Quoted passage.
The Trump administration has lifted a ban on importing sport-hunted trophies of elephants from certain African countries, just over three months after President Trump appeared to pause a first attempt to do so amid public uproar. In a memo dated March 1, the U.S. Fish and Wildlife Service said that in place of the Obama-era blanket ban, the agency will consider importation permits "on a case-by-case basis."
The memo, which was not publicized by the agency, did not clarify the specific guidelines by which the permits would be judged. It is also not clear what role was played in the decision by the president, who has publicly expressed his opposition several times to rolling back the ban.
In November 2017, just one day after the Fish and Wildlife Service announced it had lifted the ban, Trump said he had put that move "on hold until such time as I review all conservation facts." Two days later, he tweeted that he "will be very hard pressed to change my mind that this horror show in any way helps conservation of Elephants or any other animal."
As recent as late January, Trump rejected the possibility he would lift the ban.
"I didn't want elephants killed and stuffed and have the tusks brought back into this [country]. And people can talk all they want about preservation and all other things that they're saying," he told British broadcaster Piers Morgan, referring to the argument proffered by his own interior secretary, Ryan Zinke, and others that fees paid by big-game hunters could help fund conservation programs. "In that case, the money was going to a government that was probably taking the money, OK?"
"That was done by a very high-level government person," he added in reference to the agency's decision. "As soon as I heard about it, I turned it around."
Since that decision in November, however, the D.C. Circuit Court of Appeals ruled that the Obama administration had acted improperly in implementing its ban. That late December ruling, which addressed a lawsuit brought by Safari Club International and the National Rifle Association, found that the administration did not sufficiently observe the rules around creating a new regulation, such as inviting public comment.

Records supplied.

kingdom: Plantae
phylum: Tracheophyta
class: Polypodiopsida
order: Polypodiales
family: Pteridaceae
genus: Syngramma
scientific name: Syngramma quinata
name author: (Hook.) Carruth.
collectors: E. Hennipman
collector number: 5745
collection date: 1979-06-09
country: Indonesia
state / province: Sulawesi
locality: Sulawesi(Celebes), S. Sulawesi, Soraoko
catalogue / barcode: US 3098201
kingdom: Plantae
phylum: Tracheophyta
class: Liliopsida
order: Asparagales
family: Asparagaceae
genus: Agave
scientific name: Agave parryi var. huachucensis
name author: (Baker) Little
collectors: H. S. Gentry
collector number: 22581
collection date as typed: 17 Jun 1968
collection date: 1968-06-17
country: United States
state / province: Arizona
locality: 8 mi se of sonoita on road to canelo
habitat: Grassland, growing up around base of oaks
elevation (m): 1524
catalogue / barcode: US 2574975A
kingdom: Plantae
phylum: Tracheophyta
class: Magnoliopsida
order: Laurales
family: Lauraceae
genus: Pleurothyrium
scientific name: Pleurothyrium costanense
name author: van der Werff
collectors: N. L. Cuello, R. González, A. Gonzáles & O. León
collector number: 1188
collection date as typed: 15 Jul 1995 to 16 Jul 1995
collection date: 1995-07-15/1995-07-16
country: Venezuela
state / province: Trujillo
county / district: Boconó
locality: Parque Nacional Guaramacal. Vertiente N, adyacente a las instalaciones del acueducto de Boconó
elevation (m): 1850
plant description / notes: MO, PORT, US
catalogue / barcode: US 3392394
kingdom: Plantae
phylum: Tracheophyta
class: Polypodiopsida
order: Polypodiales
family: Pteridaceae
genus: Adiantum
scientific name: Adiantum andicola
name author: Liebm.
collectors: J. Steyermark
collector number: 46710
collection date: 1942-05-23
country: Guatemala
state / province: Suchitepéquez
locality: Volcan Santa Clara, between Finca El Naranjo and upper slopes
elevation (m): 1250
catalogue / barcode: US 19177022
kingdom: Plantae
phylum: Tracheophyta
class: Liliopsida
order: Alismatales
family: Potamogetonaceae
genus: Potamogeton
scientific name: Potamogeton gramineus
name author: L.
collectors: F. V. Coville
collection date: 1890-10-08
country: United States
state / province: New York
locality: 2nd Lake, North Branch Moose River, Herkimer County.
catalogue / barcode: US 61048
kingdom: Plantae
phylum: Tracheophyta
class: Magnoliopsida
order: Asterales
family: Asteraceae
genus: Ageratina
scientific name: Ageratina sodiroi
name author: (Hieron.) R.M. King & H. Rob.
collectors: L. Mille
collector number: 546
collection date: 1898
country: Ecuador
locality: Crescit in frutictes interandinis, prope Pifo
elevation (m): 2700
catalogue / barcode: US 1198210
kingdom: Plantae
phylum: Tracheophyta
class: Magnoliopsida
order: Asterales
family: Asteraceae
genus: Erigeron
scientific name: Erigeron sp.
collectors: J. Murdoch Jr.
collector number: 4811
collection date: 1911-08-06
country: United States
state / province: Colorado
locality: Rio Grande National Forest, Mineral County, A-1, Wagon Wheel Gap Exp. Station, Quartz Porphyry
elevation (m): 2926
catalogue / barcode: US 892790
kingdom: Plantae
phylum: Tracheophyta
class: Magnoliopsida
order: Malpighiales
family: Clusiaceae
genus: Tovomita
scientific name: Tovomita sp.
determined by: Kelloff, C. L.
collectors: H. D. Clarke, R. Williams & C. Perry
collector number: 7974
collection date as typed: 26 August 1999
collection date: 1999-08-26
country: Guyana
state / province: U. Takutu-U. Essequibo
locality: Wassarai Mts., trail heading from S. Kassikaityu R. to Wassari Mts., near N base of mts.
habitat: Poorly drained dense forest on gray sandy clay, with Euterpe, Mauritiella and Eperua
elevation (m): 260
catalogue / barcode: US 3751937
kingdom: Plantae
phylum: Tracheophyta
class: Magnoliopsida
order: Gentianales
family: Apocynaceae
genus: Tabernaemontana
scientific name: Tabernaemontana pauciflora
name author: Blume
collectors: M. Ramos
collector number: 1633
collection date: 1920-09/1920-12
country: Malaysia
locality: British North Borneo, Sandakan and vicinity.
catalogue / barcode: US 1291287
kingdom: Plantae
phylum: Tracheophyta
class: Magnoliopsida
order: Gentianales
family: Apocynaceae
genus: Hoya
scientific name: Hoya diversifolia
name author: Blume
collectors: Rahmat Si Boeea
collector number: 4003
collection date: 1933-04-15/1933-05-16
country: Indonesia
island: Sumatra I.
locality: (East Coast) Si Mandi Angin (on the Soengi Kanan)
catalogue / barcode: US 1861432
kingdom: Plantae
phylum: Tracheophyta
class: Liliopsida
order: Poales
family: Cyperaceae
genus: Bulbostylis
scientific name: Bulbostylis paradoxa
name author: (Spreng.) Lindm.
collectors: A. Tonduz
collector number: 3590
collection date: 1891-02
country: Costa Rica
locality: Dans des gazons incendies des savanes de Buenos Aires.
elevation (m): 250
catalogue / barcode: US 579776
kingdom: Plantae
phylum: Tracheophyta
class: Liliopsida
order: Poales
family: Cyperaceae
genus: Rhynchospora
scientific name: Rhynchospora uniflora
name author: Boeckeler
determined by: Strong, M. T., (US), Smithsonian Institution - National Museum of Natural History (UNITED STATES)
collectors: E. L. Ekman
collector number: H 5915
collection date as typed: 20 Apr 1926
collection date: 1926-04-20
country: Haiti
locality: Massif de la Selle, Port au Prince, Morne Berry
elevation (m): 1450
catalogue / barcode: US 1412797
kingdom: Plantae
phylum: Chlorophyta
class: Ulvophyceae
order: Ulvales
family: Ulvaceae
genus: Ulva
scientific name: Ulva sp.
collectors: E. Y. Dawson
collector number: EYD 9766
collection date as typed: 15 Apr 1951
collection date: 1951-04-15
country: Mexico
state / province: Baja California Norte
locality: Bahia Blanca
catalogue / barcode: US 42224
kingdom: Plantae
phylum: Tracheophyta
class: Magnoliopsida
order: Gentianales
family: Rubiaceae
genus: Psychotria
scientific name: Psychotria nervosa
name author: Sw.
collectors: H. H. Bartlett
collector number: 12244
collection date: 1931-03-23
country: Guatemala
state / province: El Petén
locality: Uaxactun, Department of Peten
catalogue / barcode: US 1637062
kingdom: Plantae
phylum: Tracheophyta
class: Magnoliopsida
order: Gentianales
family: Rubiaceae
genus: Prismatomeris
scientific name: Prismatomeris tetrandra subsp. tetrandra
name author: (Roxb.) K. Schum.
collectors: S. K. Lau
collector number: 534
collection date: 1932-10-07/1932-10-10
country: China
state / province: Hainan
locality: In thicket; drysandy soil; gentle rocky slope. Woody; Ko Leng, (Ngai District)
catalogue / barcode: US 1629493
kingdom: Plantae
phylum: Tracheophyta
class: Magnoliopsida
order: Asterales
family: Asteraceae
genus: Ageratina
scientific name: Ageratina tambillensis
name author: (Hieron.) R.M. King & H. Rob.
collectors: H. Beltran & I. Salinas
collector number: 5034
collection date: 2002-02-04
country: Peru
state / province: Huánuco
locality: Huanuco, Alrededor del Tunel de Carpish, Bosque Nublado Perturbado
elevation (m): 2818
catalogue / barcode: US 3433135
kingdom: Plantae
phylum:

Request A.
In the article on elephant trophy imports, which two groups brought the lawsuit that the D.C. Circuit Court of Appeals ruled on in late December?
Request B.
Repeat the part of the article on elephant trophy imports that starts at the words "Since that decision" and ends after "inviting public comment.".
Request C.
Go on with the article on elephant trophy imports from its last sentence.
The material isn't needed for anything here.

Answer A.
Safari Club International and the National Rifle Association.

Answer B.
Since that decision in November, however, the D.C. Circuit Court of Appeals ruled that the Obama administration had acted improperly in implementing its ban. That late December ruling, which addressed a lawsuit brought by Safari Club International and the National Rifle Association, found that the administration did not sufficiently observe the rules around creating a new regulation, such as inviting public comment.

Answer C.
The Fish and Wildlife Service directly cited the court ruling in its letter, saying that as a result it was withdrawing several previous Endangered Species Act findings dating back to 1995. They "are no longer effective for making individual permit determinations for imports of those sport-hunted ESA-listed species," the memo said — including not only elephants from a number of African countries but also lions and bonteboks from South Africa.
The agency added that it would still use some of the information included in those findings, whenever relevant to the evaluation of an individual permit application.
It did not issue a release to announce the decision, which was instead surfaced Monday by The Hill and other media outlets.
As The Associated Press r eports, Zinke has long held a position apparently at odds with the one expressed in January by Trump, arguing that hunting promotes wildlife conservation. In fact, he had the arcade game Big Buck Hunter installed in the employee cafeteria to help support his point.
"Get excited for #hunting season!" Zinke tweeted last September.
Conservationist activists have expressed skepticism that fees paid by big game hunters actually get to the wildlife agencies they're intended to support.
"A lot of the money has been siphoned away by corruption," Rachel Bale, a wildlife reporter for National Geographic, explained on NPR's Morning Edition back in November, "so there are serious concerns with hunting management in Zimbabwe."
And the numbers of these animals continue to decline. A census of African elephants, for instance, said their population had plummeted roughly 30 percent from 2007 to 2014 alone.
Some activists, such as Jimmiel Mandima of the African Wildlife Foundation, have told media outlets they do not view the new case-by-case system as a complete reversal of Fish and Wildlife Service policy. But they object to the perceived lack of clarity offered by the administration.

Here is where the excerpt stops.